What is the relationship between robots.txt and sitemap.xml?
The robots.txt and sitemap.xml have a complementary relationship and perform different functions. The robots.txt is the general guide for crawlers on which pages to index and which not to, and it includes the sitemap. The sitemap is the specific guide and provides the structure of the pages and their relationship with each other.
Why is it important for SEO?
The robots.txt file is important for SEO because it allows website administrators to control web crawlers' access to specific pages or folders, helping to optimize the crawl budget and prevent the indexing of duplicate content.

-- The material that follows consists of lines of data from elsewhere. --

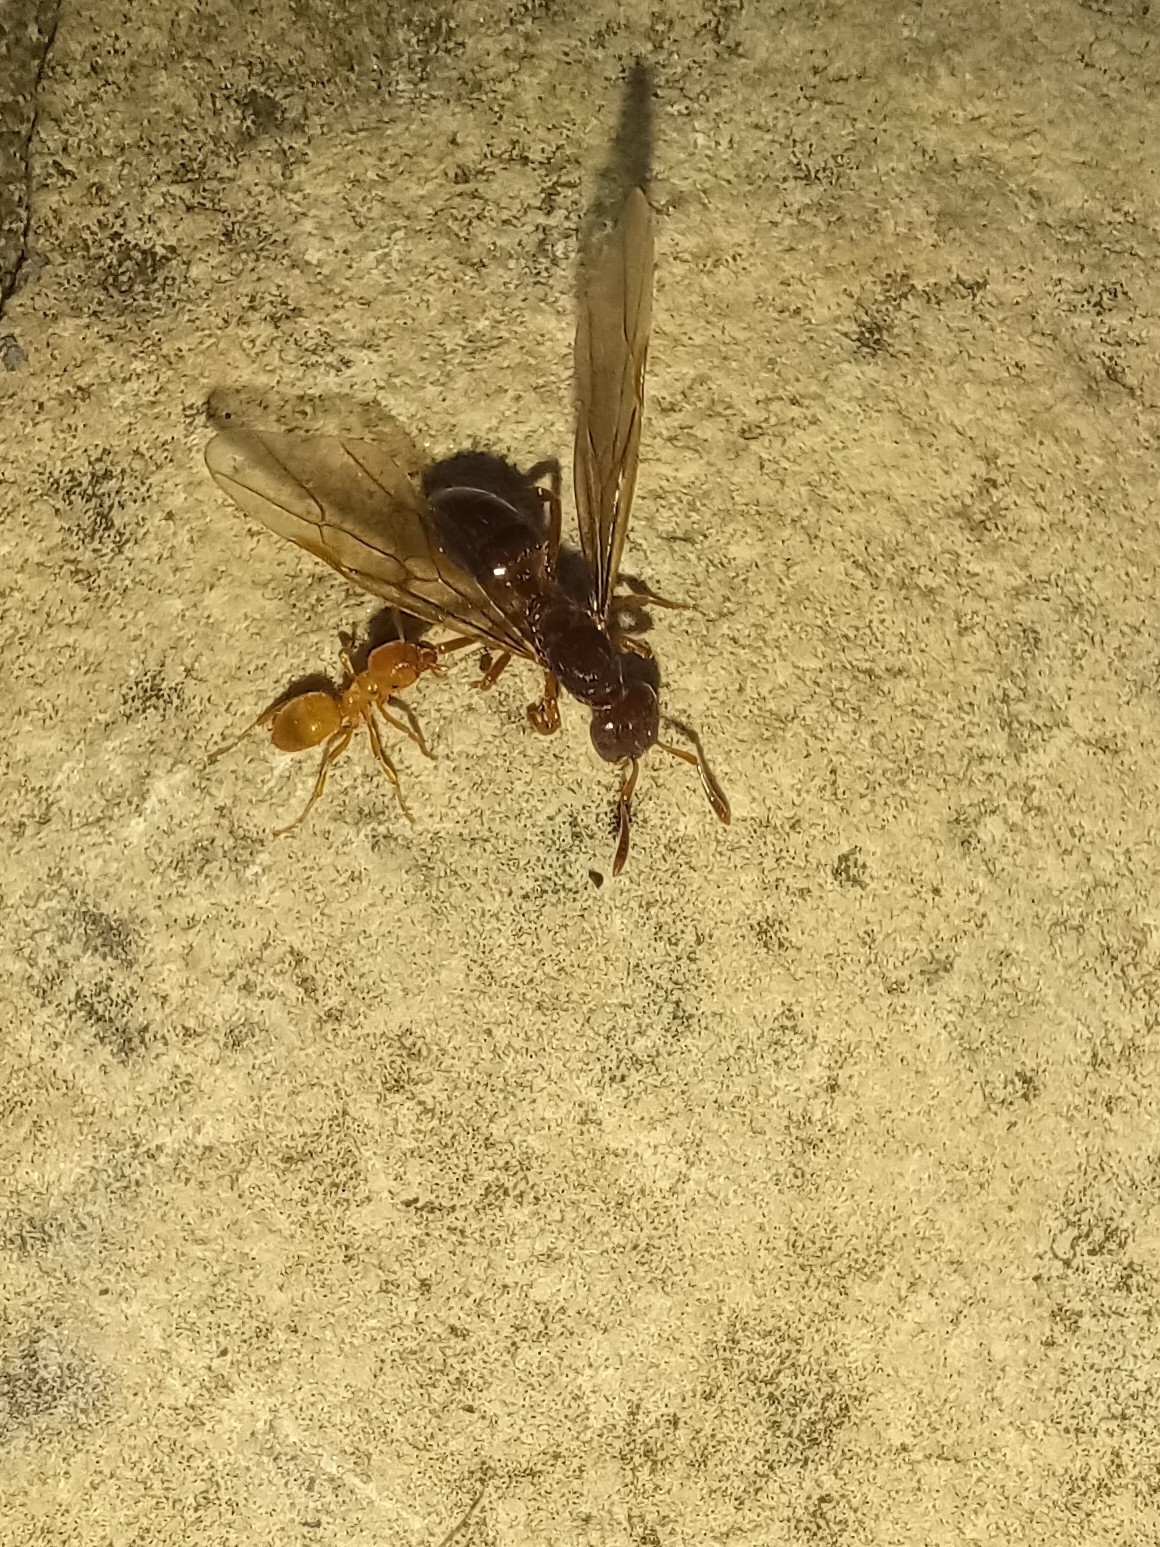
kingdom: Animalia
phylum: Arthropoda
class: Insecta
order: Hymenoptera
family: Formicidae
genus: Lasius
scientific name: Lasius claviger
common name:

How do I create and submit a robots.txt?
To create a robots.txt file on a website, you will need to use the commands User-Agent, Allow, Disallow, and Sitemap. If you use WordPress, you can automatically create it with the Yoast SEO plugin. In other CMS, it is created automatically (e.g., Shopify), or you can create it manually in the following way:
Open a text editor like Notepad.
Write the commands, as shown in the example below.
Save the file as robots.txt and upload it to the root folder of your site.
Submission is done automatically by Google's crawlers, and you don't need to do anything else.
Example of robots.txt
#Example of allowing all bots to read your site
User-agent: *
Disallow: /members/
Sitemap: https://www.example.com/sitemap.xml
Best Practices and Tips
Below are 5 tips and best practices when creating a robots.txt file.
Use the disallow command very carefully (block only what does not add value to SEO or sensitive personal information, e.g. /cgi-bin/, /wp-admin/, /cart/, /scripts/ , /plugins/ )
Do not use the command
Disallow: /Use Disallow on directories with duplicate content
Always include the Sitemap with the full URL in the robots.txt file.
If a page is not needed, use noindex instead of excluding it.
Frequently Asked Questions (FAQ)
How do I use the User-Agent in a robots.txt?
The User-Agent in a robots.txt file is a directive used to instruct web crawlers or bots whether they are allowed to read the website or not.
You can allow all bots to read you with the asterisk *. Alternatively, you can specify each bot individually, as shown below.
Googlebot
Bingbot
Slurp Bot
DuckDuckBot
YandexBot
Facebot
How do I use Allow / Disallow in a robots.txt?
The Allow and Disallow commands are used in a robots.txt file to define whether specific pages or folders in a website will or will not be indexed.
#Example of blocking Bingbot and Ahrefsbot
User-agent: Bingbot
Disallow: /
User-agent: Ahrefsbot
Disallow: /
How do I verify if the robots.txt is correct?
To check if a robots.txt file is verified without errors, there are many methods, with the most familiar being the following.
What is crawl budget?
The crawl budget is the number of pages a bot can crawl on a website within a specific timeframe.
How do I use robots.txt to optimize the Crawl Budget?
The crawl budget is one of the main factors for SEO in 2024, and through the robots.txt, you can block specific folders and URLs (only if you know what you are doing) to optimize it. On sites with a large number of pages, block those with very low or no traffic.